Devotion to Saint Josemaría Escrivá

Facts about the spread of popular devotion to the founder of Opus Dei.

Josemaría Escrivá died in 1975. Thousands of people who knew him are alive today. He is a contemporary saint, who was familiar with today's problems and reflected on them in today’s language.

Every day, many Christians entrust their cares and concerns to him, in "an authentic manifestation of popular devotion,” as the Vatican’s 1990 decree on his virtues noted. The prayer card for devotion to him has been printed in 66 languages.

Since Escrivá’s death, more than 100,000 accounts of favors attributed to his intercession have been collected and published, from more than 80 nations.

Among those favors 18 extraordinary cures have been exhaustively documented. Their story is told in a recently-published book by Flavio Capucci entitled Cures Through the Intercession of Josemaría Escrivá, Scepter Publishers, 2002.

Pope John Paul II has dedicated a parish in Rome to Escrivá. In his native city of Barbastro, Spain, a church was recently dedicated to him by the diocesan bishop. A parish in Kolin (Morzyca), Poland, has been dedicated to him.
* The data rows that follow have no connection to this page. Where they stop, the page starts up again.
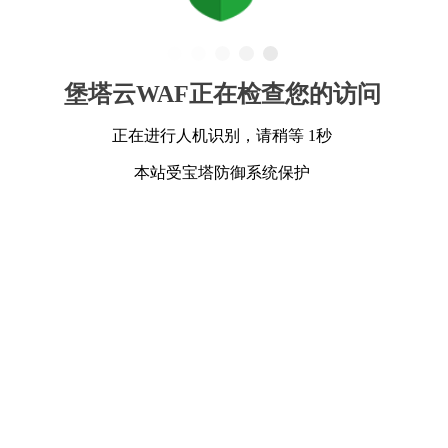
堡塔云WAF正在检查您的访问
正在进行人机识别，请稍等 1秒
本站受宝塔防御系统保护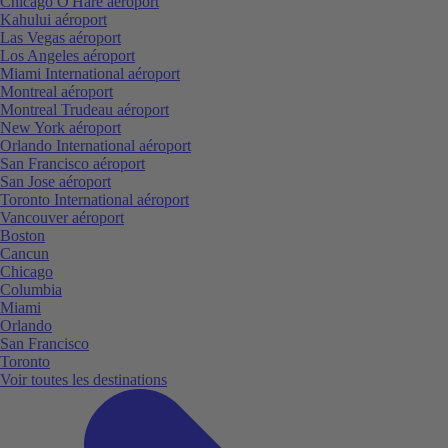
Chicago O'Hare aéroport
Kahului aéroport
Las Vegas aéroport
Los Angeles aéroport
Miami International aéroport
Montreal aéroport
Montreal Trudeau aéroport
New York aéroport
Orlando International aéroport
San Francisco aéroport
San Jose aéroport
Toronto International aéroport
Vancouver aéroport
Boston
Cancun
Chicago
Columbia
Miami
Orlando
San Francisco
Toronto
Voir toutes les destinations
In the cathedral of Madrid, a chapel has been dedicated to him. And in the cathedral of Guayaquil, Ecuador, there is a chapel in his honor entitled “The Chapel of Sanctification of Ordinary Work.” There are other chapels dedicated to him in various countries, including one in the United States at the diocesan Catholic Information Center in Washington, D.C.

Some countries, among them Colombia, the Dominican Republic, Ecuador, Honduras, Italy, Peru, Poland, and Venezuela, have issued postal stamps commemorating him. Spain, his native land, issued a stamp commemorating the 25th anniversary of his death on June 26, 2000.

Streets and squares have been named after Escrivá in more than 30 places, including Rome; Barbastro, Spain; Tegucigalpa, Honduras; Piura, Peru; San Salvador, El Salvador; Quito, Ecuador; and Pasig City, the Philippines.

Escrivá’s name has also been given to a shelter for the homeless in Seville, Spain; a public school in São Paulo, Brazil; a peak in the Bolivian Andes; and even a star discovered by an astronomer with devotion to him.